DM: I don’t think it’s unique to emergency departments. I also don’t think it’s unique to other areas of practice. As Regence’s chief medical officer, Dr. Donna Milavetz, or our executive medical director of behavioral health, Dr. Mike Franz, would both say, the issues are all interconnected and interrelated and interdependent. When we talk about whole-person health, you can’t separate the physical or the behavioral. And I think what the show illustrates, and what emergency departments often most acutely illustrate is when the social issues, be it education, be it drug use, be it abuse, be it mental health issues, are not tended to, that the physical follows very often or the behavioral will become primary, and [the issues] become so catastrophic that they require, sometimes, hospitalization.
MW: I do think that the emergency department serves as a safety net, and I think we should specifically call that out. In a system that has a lot of holes in it, people fall through the cracks or can’t access [the system], well, the ED acts as a place where they can all ultimately come and get seen by somebody.

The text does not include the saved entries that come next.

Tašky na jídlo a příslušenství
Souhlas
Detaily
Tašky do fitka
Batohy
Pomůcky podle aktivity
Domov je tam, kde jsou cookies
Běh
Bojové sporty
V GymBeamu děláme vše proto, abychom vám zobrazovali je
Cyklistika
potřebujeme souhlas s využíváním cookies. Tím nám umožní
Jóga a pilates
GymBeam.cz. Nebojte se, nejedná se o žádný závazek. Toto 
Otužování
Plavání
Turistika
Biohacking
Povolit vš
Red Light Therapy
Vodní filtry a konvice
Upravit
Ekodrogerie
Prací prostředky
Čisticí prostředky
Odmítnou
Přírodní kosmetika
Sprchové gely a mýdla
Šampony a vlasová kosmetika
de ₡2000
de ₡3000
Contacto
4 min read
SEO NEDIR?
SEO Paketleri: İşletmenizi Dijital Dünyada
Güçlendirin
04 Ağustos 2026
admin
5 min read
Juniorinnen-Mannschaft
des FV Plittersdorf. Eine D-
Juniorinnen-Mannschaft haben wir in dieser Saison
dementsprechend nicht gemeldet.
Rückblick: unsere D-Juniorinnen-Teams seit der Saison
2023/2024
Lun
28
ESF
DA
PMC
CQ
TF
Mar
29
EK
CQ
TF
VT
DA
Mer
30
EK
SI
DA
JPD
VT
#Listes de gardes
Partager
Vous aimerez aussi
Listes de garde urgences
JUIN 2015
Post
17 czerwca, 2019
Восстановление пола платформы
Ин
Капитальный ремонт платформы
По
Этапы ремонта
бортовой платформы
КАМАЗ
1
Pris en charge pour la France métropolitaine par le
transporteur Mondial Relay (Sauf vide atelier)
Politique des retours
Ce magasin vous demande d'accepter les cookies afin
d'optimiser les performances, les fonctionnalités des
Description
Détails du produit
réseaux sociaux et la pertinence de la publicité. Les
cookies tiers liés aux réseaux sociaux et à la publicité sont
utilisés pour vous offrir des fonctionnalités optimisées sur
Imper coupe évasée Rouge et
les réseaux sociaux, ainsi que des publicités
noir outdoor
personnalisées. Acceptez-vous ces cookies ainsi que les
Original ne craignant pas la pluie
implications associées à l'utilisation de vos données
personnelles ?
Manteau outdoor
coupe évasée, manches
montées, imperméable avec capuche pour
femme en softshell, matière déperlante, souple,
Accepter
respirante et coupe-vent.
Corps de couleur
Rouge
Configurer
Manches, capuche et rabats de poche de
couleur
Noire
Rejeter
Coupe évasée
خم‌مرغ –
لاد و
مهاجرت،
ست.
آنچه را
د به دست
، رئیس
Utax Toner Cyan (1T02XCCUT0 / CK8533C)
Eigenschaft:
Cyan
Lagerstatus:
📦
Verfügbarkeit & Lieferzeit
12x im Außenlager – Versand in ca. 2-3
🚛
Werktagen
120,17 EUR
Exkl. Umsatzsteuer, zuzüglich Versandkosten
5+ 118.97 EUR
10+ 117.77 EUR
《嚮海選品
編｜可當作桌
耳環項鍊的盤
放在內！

Now they might have to wait eight hours, but the barrier to getting in is pretty low.
DM: In terms of site of care, albeit a safety net, [the emergency department] is absolutely not primed for efficiency, and it’s not primed for continuity. So [as a patient] who you see is going to vary, their bandwidth and attention and focus is going to vary, and the degree to which they’re going to be able to ensure continuity of care is definitely going to vary. And so it’s in our best interest, and not only as a health plan but as a society, to help manage these issues up front as best as we can.